Tagged with: anniversary disability Paraplegic post injury spinal cord injury wheelchair
Recently my husband “celebrated” his 8th anniversary of using a wheelchair. I tried to wrap my head around 8 years! Eight years of not standing up! Eight years of worrying about everywhere you go being accessible… of wondering whether your chair will fit in your friend’s bathroom or if some kid will be playing around in the accessible bathroom at the restaurant so that you can’t use it. Eight years of not being able to wiggle your toes! Eight years of no snow angels or feeling the cold sheets on your feet or knowing if you are burning your foot when you put it under the hot water. Eight years of wondering if there will be an open parking spot so that you can get your chair out or whether someone will be parked in the striped lines when you return so that you can’t get back in your car at all. Eight years of looking for curb cuts, and not being able to hold an umbrella in the rain because your hands are busy pushing. Eight years of wondering if today will be a day you are going to pee on yourself. Eight years of leg spasms, wheelchairs, and hand controls. Eight years of no running, jumping or dancing. Eight years of waking up every morning and remembering that life isn’t what it used to be.

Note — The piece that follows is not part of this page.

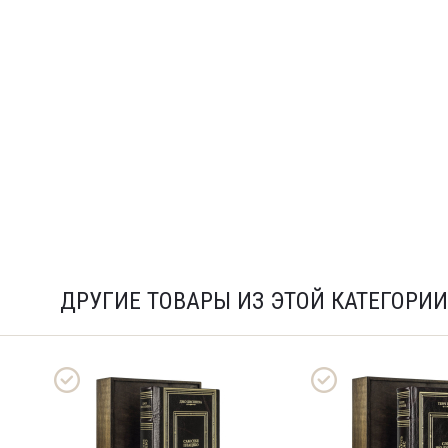
ДРУГИЕ ТОВАРЫ ИЗ ЭТОЙ КАТЕГОРИИ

It has to be an impossible thing to try and wrap your head around at first. Of waking up and being told you will never walk again and wondering what you will miss most and what you wished you could have done one more time. Wondering if life will ever be normal again. I have a friend who lost an arm and a leg in an IED explosion a few years ago and he says when he wakes up to go to the bathroom in the middle of the night he falls flat on his face because he still forgets that he doesn’t have two legs. My husband says that when he dreams, he is always able-bodied. Yet in reality it feels like one day he will wake up from this “dream” of using a chair.
Most days in our household we don’t talk about the “what ifs”. I never knew him as an able-bodied individual so it isn’t something I “miss” about him and it’s not something he complains about often. But every now and then those thoughts come to mind. Sometimes, it’s in those frustrating moments when I wish he could help me with a task too challenging for me to handle alone like, moving a big tv or trying to hang something really heavy. It’s in those moments that I will make a snide remark about how it sure would be nice if he could stand up and help me. Or sometimes it’s in those moments when he sees me struggling or doing something considered a man’s job, like mowing the yard or taking out the trash that’ll he’ll say, “I sure wish I was able to do that for you”. Or occasionally he just has a bad day when he falls out of his chair or he can’t reach anything or life just seems to be particularly tough that day when he’ll turn and look at me and say, “You think I’ve learned all the lessons God wanted to teach me in this chair yet? Do you think I could be able-bodied again”? And then on the very rare occasion we allow ourselves to think about the “nevers.” Like I’ll never be able to dance with my wife or go on a trail run with you, or I’ll never be able to walk a daughter down the aisle or teach our boy how to play football. Or- what if we never have kids. Those are the things that hurt too much to talk about for too long. And while we can usually find humor in the times he falls out of his chair, or loses his dinner he just bought because it fell out of his lap, we aren’t able to find the humor in those.
You know that verse in the Bible where it talks about God never giving you more than you can handle? (I Corinthians10:13) –While taken slightly out of context, it also proves what I already knew; that my husband is one tough cookie, and able to handle with humor and grace things that I never could. There is another verse in the Bible that says “My grace is sufficient for you, for my power is made perfect in weakness.”(2 Corinthians 12:9) These are the words God said to a man who also had some sort of disability or ailment and it paints a beautiful picture. Because God’s power is made perfect in what my husband perceives as weakness… and in that weakness God’s grace will be sufficient for him to make it through every day no matter how tough it seems. A famous quadriplegic named Joni Eareckson Tada who is an author, painter, and has been on Larry King Live once said, “if I were able, I would have my wheelchair up in heaven right next to me when God gives me my brand new, glorified body. And I will then turn to Jesus and say, “Lord, do you see that wheelchair right there? Well, you were right when you said that in this world we would have trouble, because that wheelchair was a lot of trouble! But Jesus the weaker I was in that thing, the harder I leaned on you. And the harder I leaned on you, the stronger I discovered you to be. So thank you for what you did in my life through that wheelchair. And now”, I always say jokingly, “you can send that wheelchair to hell, if you want.” What an attitude to have, especially after a lifetime spent as a quadriplegic.
So sitting here “just” 8 years in and on a good day, life doesn’t seem too bad. In fact without that chair in his life my husband and I would have never met and while it’s easier to say on my end I think he would agree that it was worth it if just for that. But when we get to heaven (and he gets to send his chair to hell) I think the first thing I would like is a hug – a real -wrap your arms around me tight with my head on your chest- kinda hug (and then after that we might go for a run!)